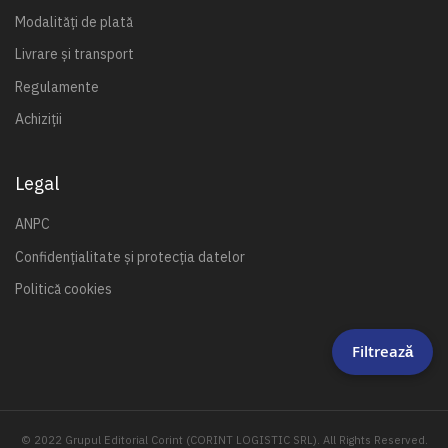
Modalități de plată
Livrare și transport
Regulamente
Achiziții
Legal
ANPC
Confidențialitate și protecția datelor
Politică cookies
Filtrează
© 2022 Grupul Editorial Corint (CORINT LOGISTIC SRL). All Rights Reserved.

---*---

_Try it_.
Write out the data in full and exactly as given, though without the images.

_Answer for the task_.
Modalități de plată
Livrare și transport
Regulamente
Achiziții
Legal
ANPC
Confidențialitate și protecția datelor
Politică cookies
Filtrează
© 2022 Grupul Editorial Corint (CORINT LOGISTIC SRL). All Rights Reserved.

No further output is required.